▶ WHAT YOU WILL DO
Write out each record exactly as it stands. No pictures belong in the copy.

▶ Version difference data
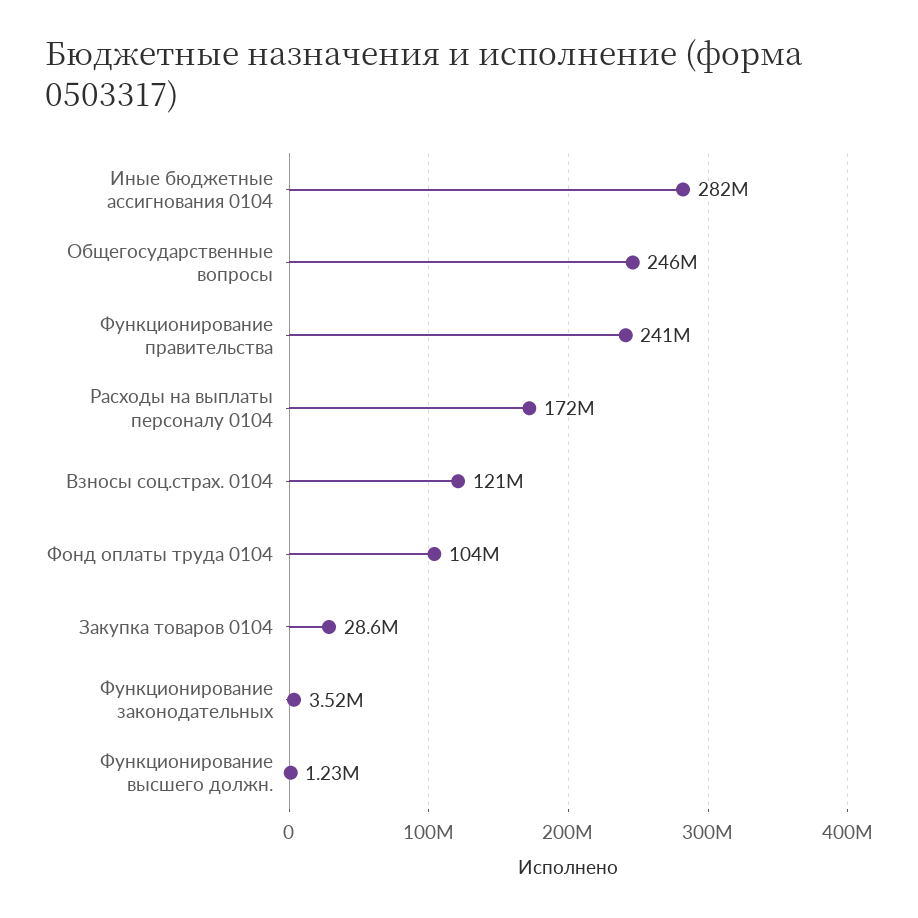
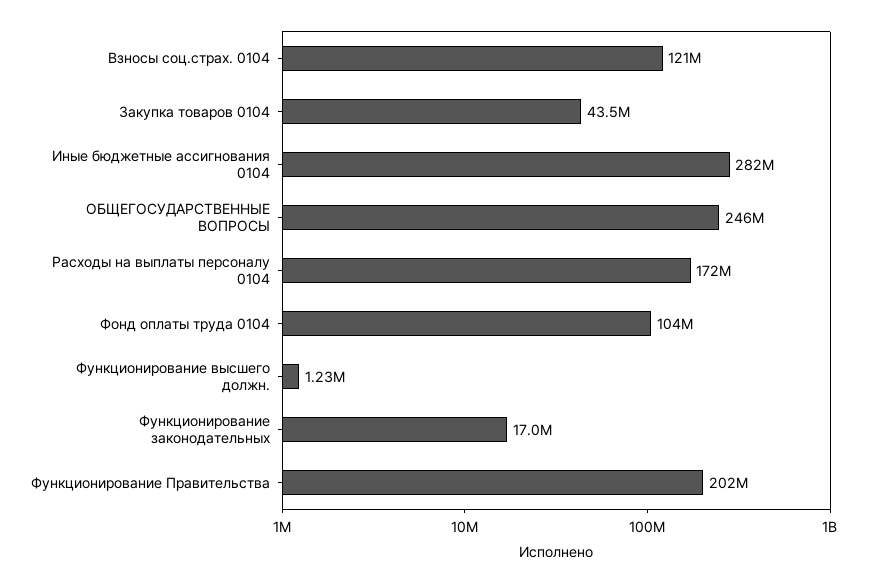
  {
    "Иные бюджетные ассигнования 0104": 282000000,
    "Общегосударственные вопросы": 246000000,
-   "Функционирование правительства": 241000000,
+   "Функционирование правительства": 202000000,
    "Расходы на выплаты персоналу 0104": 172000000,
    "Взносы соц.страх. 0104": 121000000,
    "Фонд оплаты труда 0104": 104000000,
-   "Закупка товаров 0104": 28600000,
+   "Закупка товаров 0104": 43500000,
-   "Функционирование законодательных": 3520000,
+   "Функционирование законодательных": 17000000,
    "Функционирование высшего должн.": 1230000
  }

▶ EXERCISE RESULT
  {
    "Иные бюджетные ассигнования 0104": 282000000,
    "Общегосударственные вопросы": 246000000,
-   "Функционирование правительства": 241000000,
+   "Функционирование правительства": 202000000,
    "Расходы на выплаты персоналу 0104": 172000000,
    "Взносы соц.страх. 0104": 121000000,
    "Фонд оплаты труда 0104": 104000000,
-   "Закупка товаров 0104": 28600000,
+   "Закупка товаров 0104": 43500000,
-   "Функционирование законодательных": 3520000,
+   "Функционирование законодательных": 17000000,
    "Функционирование высшего должн.": 1230000
  }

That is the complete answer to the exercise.